Lutjanus novemfasciatus, the Pacific cubera snapper or Pacific dog snapper, is a species of marine ray-finned fish, a snapper belonging to the family Lutjanidae. It is native to the eastern Pacific Ocean.

==Taxonomy==
Lutjanus novemfasciatus was first formally described in 1862 by the American ichthyologist Theodore Nicholas Gill with the type locality given as Baja California. The specific name novemfasciatus means "nine-banded", a reference to the nine indistinct bands on its flanks.

==Description==
Lutjanus novemfasciatus has an oblong body which has a depth of 31% to 35% of its standard length. There is a sharp snout with two pairs of nostrils which are simple holes, one pair at the front and another behind that pair. It has a large, protrusible mouth with conical and canine-like teeth on the jaws, the front teeth being enlarged into "fangs". The serrated preoperculum has an incision and a knob but these are only moderately or weakly developed. The vomerine teeth are arranged in a crescent shaped patch with no rearward extension and the tongue has several patches of granular teeth. The fangs at the front of the mouth are longer than the diameter of the pupil. The dorsal fin contains 10 spines and 13-14 soft rays while the anal fin has 3 spines and 8 soft rays, The dorsal fin is continuous with both it and the anal fin having rounded rear ends. The pectoral fins have 16 or 17 rays and the caudal fin may be truncate or weakly emarginate. This is the largest species of snapper, reaching a maximum total length of 170 cm and a greatest published weight of 35.7 kg. The overall colour varies from dark to pale red, shading to silver on the abdomen. Juveniles and the majority of adults are marked with 8-9 vertical bars on the upper flanks. Even in barred adults the bars may fade quickly after death. The fins are mostly brownish in adults, in juveniles the caudal fin is black and sous the margin of the spiny part of the dorsal fin. The skin on the inside of the mouth is orange.

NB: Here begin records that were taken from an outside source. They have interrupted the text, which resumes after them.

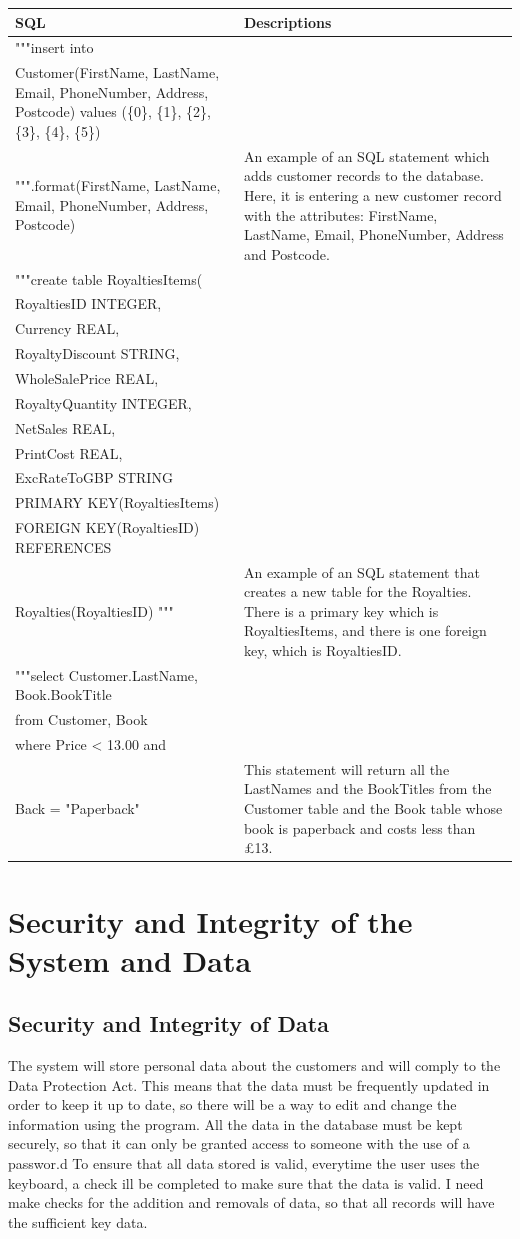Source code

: \begin{tabular}{|p{10cm}|p{5cm}|}
    \hline
    \textbf{SQL} & \textbf{Descriptions} \\ \hline 
     """insert into \\ Customer(FirstName, LastName, Email, PhoneNumber, Address, Postcode) values (\{0\}, \{1\}, \{2\}, \{3\}, \{4\}, \{5\}) \\ """.format(FirstName, LastName, Email, PhoneNumber, Address, Postcode) & An example of an SQL statement which adds customer records to the database. Here, it is entering a new customer record with the attributes: FirstName, LastName, Email, PhoneNumber, Address and Postcode. \\ \hline
    """create table RoyaltiesItems(\\ RoyaltiesID INTEGER, \\ Currency REAL, \\ RoyaltyDiscount STRING,\\  WholeSalePrice REAL,\\ RoyaltyQuantity INTEGER,\\ NetSales REAL,\\ PrintCost REAL, \\ ExcRateToGBP STRING \\ PRIMARY KEY(RoyaltiesItems) \\ FOREIGN KEY(RoyaltiesID) REFERENCES \\ Royalties(RoyaltiesID) """ & An example of an SQL statement that creates a new table for the Royalties. There is a primary key which is RoyaltiesItems, and there is one foreign key, which is RoyaltiesID. \\ \hline 
    """select Customer.LastName, Book.BookTitle \\ from Customer, Book \\ where Price < 13.00 and \\ Back = "Paperback"  & This statement will return all the LastNames and the BookTitles from the Customer table and the Book table whose book is paperback and costs less than £13. \\ \hline
\end{tabular}

\section{Security and Integrity of the System and Data}

\subsection{Security and Integrity of Data}
The system will store personal data about the customers and will comply to the Data Protection Act. This means that the data must be frequently updated in order to keep it up to date, so there will be a way to edit and change the information using the program. All the data in the database must be kept securely, so that it can only be granted access to someone with the use of a passwor.d To ensure that all data stored is valid, everytime the user uses the keyboard, a check ill be completed to make sure that the data is valid. I need make checks for the addition and removals of data, so that all records will have the sufficient key data.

==Distribution and habitat==
Lutjanus novemfasciatus is found in the eastern Pacific Ocean where it occurs from southern California to Peru, including the Gulf of California, Galápagos Islands, Cocos Island and Malpelo Island. This is an inshore, reef associated fish which prefers hard substrates, although the juveniles have been recorded entering freshwater.

==Biology==
Lutjanus novemfasciatus is a nocturnal predator feeding during the night on crustaceans and smaller species of fish which form schools such as croakers, grunts, and wrasses. They shelter in the daylight hours. In Mexico this species is migratory, arriving in inshore waters in early summer, in most years.

==Fisheries==
Lutjanus novemfasciatus is an important Quarry for subsistence fisheries in Colombia and for commercial fisheries in Nicaragua. It is also a popular target species for spearfishing in the Gulf of California.